D. Jesus' own experience.
1. With His "own", He rejected their opinions and, as long as they held them, He rejected them (Note John 1:11).
2. With Jesus, the "know it all's" used their familiarity with Jesus to reject Him as God's Redeemer (Note John 6:42 and Mark 3:32 and following, compared with 3:21). The extremely sobering thing about this is that Jesus responded to them according to what they did to Him: He rejected them as "family". Those who walk with God in harmony with His Word will invariably be discounted and persecuted by those who wish to live a life of unexamined suppositions.
E. The "typical" excuse; you live your way and I'll live mine, will not work because it is impossible for entertwined lives to not bring pressure to conform to bear.
II. This Specific Record.
A. It begins with the record of Jesus as the Redeemer.
B. It goes immediately to the context of Passover/Unleavened Bread.
a. This context is about the Father's level of commitment in Passover.
b. This context is also about the Son's level of commitment in diligently rejecting all leaven as a component of life.
C. It then deliberately focuses upon the "leaven" issue of "family pressure to conform to the life of unexplored suppositions".
a. Joseph and Mary are clearly the "foil" Luke has chosen to use to address the Redeemer's qualification of absolute loyalty to the One Who deserves it.
b. The "supposition" issue is the central thesis of "cause" in this event: without their "supposing", none of this would have happened.
c. It cannotbe, therefore, that Luke is not addressing the fault of living in the wasteland of the superficial, unexamined, religious life.
d. Nor can it be possible that Joseph and Mary were not exerting a subtle pressure upon Jesus to "conform". It is impossible to live without exerting the pressure of one's life and choices upon those most closely linked to that life. Likewise, it is impossible that Jesus's twelve-year-long loyalty to His Father was not making its own presence felt, but that presence was being stymied by the "loyalty" of the family to its own agenda. How is it that none of Jesus' brothers believed in Him until after the resurrection?
D. It then moves directly into a "confrontation" setting.
a. Jesus, under His Father's direction, creates a breakdown of the "suppositional life".

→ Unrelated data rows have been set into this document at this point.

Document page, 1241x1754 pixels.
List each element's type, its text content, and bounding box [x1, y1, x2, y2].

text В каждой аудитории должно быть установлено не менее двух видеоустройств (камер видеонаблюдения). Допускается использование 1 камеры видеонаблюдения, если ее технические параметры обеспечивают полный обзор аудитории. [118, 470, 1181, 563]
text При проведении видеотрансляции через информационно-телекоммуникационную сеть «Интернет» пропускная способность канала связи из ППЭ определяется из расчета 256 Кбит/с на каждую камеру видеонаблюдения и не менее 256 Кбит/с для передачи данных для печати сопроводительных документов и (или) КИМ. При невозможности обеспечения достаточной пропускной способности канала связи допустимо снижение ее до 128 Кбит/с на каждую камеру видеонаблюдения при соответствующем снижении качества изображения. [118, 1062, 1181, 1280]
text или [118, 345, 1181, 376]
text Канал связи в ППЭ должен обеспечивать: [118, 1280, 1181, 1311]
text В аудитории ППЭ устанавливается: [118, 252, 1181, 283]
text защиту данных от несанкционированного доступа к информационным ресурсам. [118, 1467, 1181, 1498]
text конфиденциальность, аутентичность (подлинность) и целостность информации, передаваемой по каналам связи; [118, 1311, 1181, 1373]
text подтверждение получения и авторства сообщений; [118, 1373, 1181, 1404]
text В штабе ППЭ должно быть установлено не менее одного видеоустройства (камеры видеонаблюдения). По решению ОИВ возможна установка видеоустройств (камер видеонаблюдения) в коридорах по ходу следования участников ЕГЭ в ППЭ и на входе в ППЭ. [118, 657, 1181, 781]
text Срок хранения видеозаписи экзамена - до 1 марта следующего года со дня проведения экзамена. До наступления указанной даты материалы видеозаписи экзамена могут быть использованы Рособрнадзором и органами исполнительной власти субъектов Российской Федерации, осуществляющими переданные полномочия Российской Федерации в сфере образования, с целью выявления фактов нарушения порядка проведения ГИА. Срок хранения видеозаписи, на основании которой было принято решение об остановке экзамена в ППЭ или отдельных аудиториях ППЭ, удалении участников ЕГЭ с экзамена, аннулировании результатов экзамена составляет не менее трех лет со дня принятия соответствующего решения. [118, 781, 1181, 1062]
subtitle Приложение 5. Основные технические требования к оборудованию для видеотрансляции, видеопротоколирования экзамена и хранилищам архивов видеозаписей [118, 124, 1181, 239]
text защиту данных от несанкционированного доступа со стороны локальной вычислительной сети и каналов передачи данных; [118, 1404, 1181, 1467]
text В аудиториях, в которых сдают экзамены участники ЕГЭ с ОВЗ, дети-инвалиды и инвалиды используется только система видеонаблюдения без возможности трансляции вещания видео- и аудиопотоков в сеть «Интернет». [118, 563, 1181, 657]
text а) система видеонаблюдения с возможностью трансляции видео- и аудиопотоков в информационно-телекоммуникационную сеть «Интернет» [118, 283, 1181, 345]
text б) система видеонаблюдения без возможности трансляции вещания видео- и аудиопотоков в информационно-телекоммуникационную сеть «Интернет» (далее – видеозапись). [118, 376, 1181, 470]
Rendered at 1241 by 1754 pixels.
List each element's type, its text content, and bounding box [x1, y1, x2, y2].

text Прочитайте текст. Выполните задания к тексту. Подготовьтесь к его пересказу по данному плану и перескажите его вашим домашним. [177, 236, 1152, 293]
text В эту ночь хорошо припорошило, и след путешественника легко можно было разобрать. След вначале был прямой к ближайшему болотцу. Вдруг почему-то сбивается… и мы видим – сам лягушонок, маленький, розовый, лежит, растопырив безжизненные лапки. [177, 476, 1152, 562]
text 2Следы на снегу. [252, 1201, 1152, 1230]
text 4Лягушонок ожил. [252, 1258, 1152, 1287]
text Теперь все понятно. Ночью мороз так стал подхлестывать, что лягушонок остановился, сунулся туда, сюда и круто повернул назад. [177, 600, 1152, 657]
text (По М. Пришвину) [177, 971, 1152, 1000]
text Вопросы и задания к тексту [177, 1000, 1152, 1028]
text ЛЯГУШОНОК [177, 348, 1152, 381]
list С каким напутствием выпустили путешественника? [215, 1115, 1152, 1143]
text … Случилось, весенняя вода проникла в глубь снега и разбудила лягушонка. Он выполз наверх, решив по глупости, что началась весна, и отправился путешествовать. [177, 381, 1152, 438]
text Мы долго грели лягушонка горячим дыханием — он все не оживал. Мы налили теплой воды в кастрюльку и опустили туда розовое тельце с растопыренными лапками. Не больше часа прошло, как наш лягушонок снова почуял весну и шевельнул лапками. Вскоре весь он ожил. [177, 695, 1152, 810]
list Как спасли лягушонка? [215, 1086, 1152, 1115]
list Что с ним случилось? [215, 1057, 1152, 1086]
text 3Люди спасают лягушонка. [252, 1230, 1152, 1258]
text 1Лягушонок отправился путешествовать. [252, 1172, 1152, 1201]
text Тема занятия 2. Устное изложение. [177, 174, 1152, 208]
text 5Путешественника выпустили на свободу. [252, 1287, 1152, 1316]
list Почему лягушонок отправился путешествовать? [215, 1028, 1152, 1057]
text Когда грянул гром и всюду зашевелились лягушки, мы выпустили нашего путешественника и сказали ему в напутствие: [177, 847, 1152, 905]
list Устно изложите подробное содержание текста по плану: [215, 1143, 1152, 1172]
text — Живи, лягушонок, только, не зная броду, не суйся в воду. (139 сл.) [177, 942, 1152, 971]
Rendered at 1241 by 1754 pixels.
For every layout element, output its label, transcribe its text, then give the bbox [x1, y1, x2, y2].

1. He does not do an "easy" thing. There are six days of significant difficulty involved.
2. He deliberately creates the "loyalty" test.
b. Jesus was not the only one in that family who was supposed to be "about My Father's things".
1. The "lesson" goes unlearned -- at least partially (see 2:51, but compare it to the record of Mark 3).
a) Joseph is never heard of again as a living participant in the on-going record.
b) Mary is presented as coming to the issues with difficulty.
2. It is incumbant upon every child of God to give the Father the place He deserves to have if life is going to result.
3. The bottom line: no one can be a loyal son without deciding that even family members do not have the right to determine that we will not do the will of God.